Runtime execption when using DataParallel on Nvidia A100, Pytoch 1.12

Hi,

I get this error when trying to use 2 GPUs - A100s

File “/usr/scratch4/samo4615/miniconda3/envs/torchcon38/lib/python3.8/site-packages/torch/nn/parallel/data_parallel.py”, line 168, in forward
outputs = self.parallel_apply(replicas, inputs, kwargs)
File “/usr/scratch4/samo4615/miniconda3/envs/torchcon38/lib/python3.8/site-packages/torch/nn/parallel/data_parallel.py”, line 178, in parallel_apply
return parallel_apply(replicas, inputs, kwargs, self.device_ids[:len(replicas)])
File “/usr/scratch4/samo4615/miniconda3/envs/torchcon38/lib/python3.8/site-packages/torch/nn/parallel/parallel_apply.py”, line 86, in parallel_apply
output.reraise()
File “/usr/scratch4/samo4615/miniconda3/envs/torchcon38/lib/python3.8/site-packages/torch/_utils.py”, line 461, in reraise
raise exception
RuntimeError: Caught RuntimeError in replica 1 on device 2.
Original Traceback (most recent call last):
File “/usr/scratch4/samo4615/miniconda3/envs/torchcon38/lib/python3.8/site-packages/torch/nn/parallel/parallel_apply.py”, line 61, in _worker
output = module(*input, **kwargs)
File “/usr/scratch4/samo4615/miniconda3/envs/torchcon38/lib/python3.8/site-packages/torch/nn/modules/module.py”, line 1130, in _call_impl
return forward_call(*input, **kwargs)
File “/usr/scratch4/samo4615/Documents/codeworks/lidar_mtl/kitti_3d_det/model_custom.py”, line 657, in forward
x_rot = self.bn2_rot(self.a2_rot(self.c2_rot(x_rot)))
File “/usr/scratch4/samo4615/miniconda3/envs/torchcon38/lib/python3.8/site-packages/torch/nn/modules/module.py”, line 1130, in _call_impl
return forward_call(*input, **kwargs)
File “/usr/scratch4/samo4615/miniconda3/envs/torchcon38/lib/python3.8/site-packages/torch/nn/modules/conv.py”, line 457, in forward
return self._conv_forward(input, self.weight, self.bias)
File “/usr/scratch4/samo4615/miniconda3/envs/torchcon38/lib/python3.8/site-packages/torch/nn/modules/conv.py”, line 453, in _conv_forward
return F.conv2d(input, weight, bias, self.stride,
RuntimeError: cuDNN error: CUDNN_STATUS_EXECUTION_FAILED
You can try to repro this exception using the following code snippet.

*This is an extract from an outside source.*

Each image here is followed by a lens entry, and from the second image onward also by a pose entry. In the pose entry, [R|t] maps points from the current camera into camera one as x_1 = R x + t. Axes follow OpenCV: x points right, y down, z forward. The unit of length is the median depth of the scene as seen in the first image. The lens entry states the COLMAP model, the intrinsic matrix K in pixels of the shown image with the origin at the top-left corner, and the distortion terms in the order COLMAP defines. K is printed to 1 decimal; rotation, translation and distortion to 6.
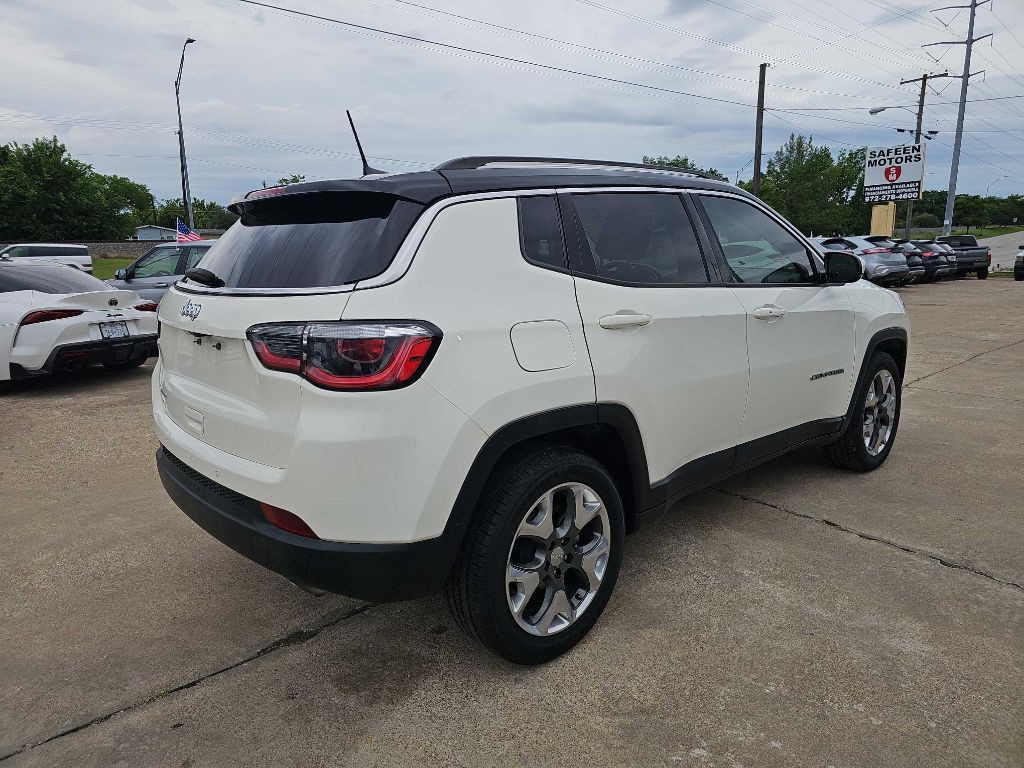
lens RADIAL K [[664.5, 0, 504.9], [0, 664.5, 381.4], [0, 0, 1]] dist [0.052488, -0.037532]
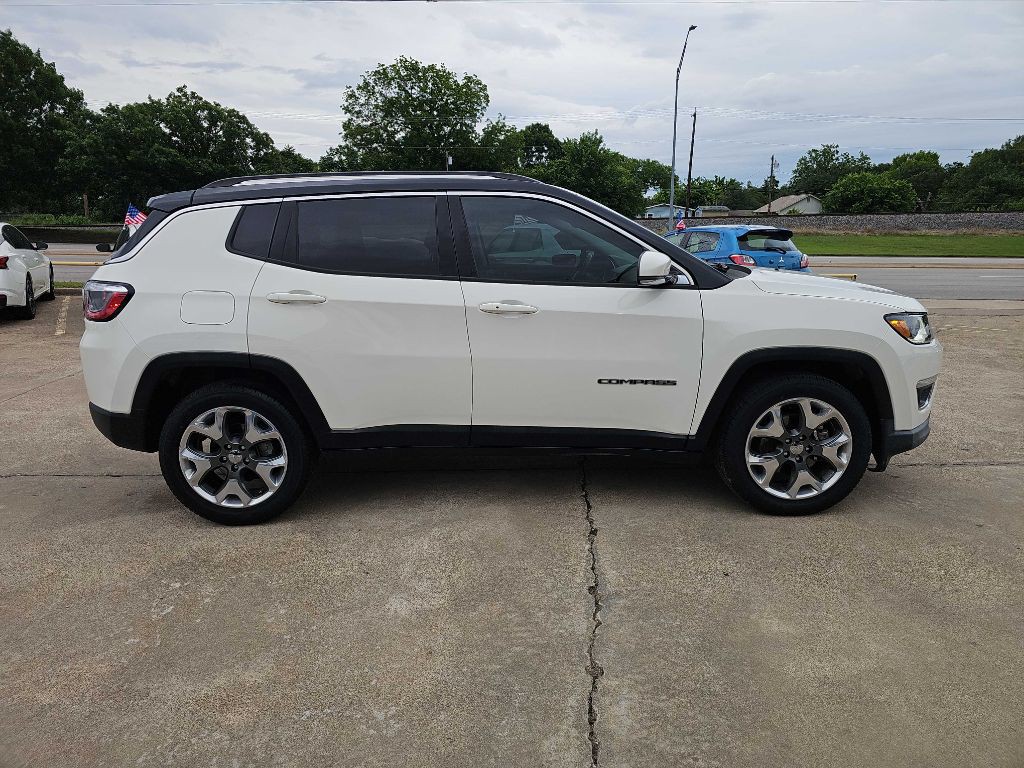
lens RADIAL K [[668.6, 0, 503.3], [0, 668.6, 386.5], [0, 0, 1]] dist [0.045748, -0.034648]
pose [[0.754291, 0.162430, -0.636130, 1.353704], [-0.137609, 0.986505, 0.088726, -0.091794], [0.641957, 0.020612, 0.766464, 0.239416]]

If that doesn’t trigger the error, please include your original repro script when reporting this issue.

import torch
torch.backends.cuda.matmul.allow_tf32 = False
torch.backends.cudnn.benchmark = False
torch.backends.cudnn.deterministic = False
torch.backends.cudnn.allow_tf32 = True
data = torch.randn([4, 64, 576, 384], dtype=torch.float, device=‘cuda’, requires_grad=True).to(memory_format=torch.channels_last)
net = torch.nn.Conv2d(64, 64, kernel_size=[3, 3], padding=[2, 2], stride=[1, 1], dilation=[2, 2], groups=1)
net = net.cuda().float().to(memory_format=torch.channels_last)
out = net(data)
out.backward(torch.randn_like(out))
torch.cuda.synchronize()

ConvolutionParams
memory_format = ChannelsLast
data_type = CUDNN_DATA_FLOAT
padding = [2, 2, 0]
stride = [1, 1, 0]
dilation = [2, 2, 0]
groups = 1
deterministic = false
allow_tf32 = true
input: TensorDescriptor 0x7f10015e9880
type = CUDNN_DATA_FLOAT
nbDims = 4
dimA = 4, 64, 576, 384,
strideA = 14155776, 1, 24576, 64,
output: TensorDescriptor 0x7f10015eb3d0
type = CUDNN_DATA_FLOAT
nbDims = 4
dimA = 4, 64, 576, 384,
strideA = 14155776, 1, 24576, 64,
weight: FilterDescriptor 0x7f100165a1f0
type = CUDNN_DATA_FLOAT
tensor_format = CUDNN_TENSOR_NHWC
nbDims = 4
dimA = 64, 64, 3, 3,
Pointer addresses:
input: 0x7f0e29800000
output: 0x7f0dd5800000
weight: 0x7f14efa1a600
Forward algorithm: 1

The model runs fine on 1 GPU.

Please help.
Input shape - 16x3x576x320

Could you check if you are running out of memory and if this issue is still reproducible in the latest PyTorch release?
I cannot reproduce the cuDNN error using the posted code snippet on an A100.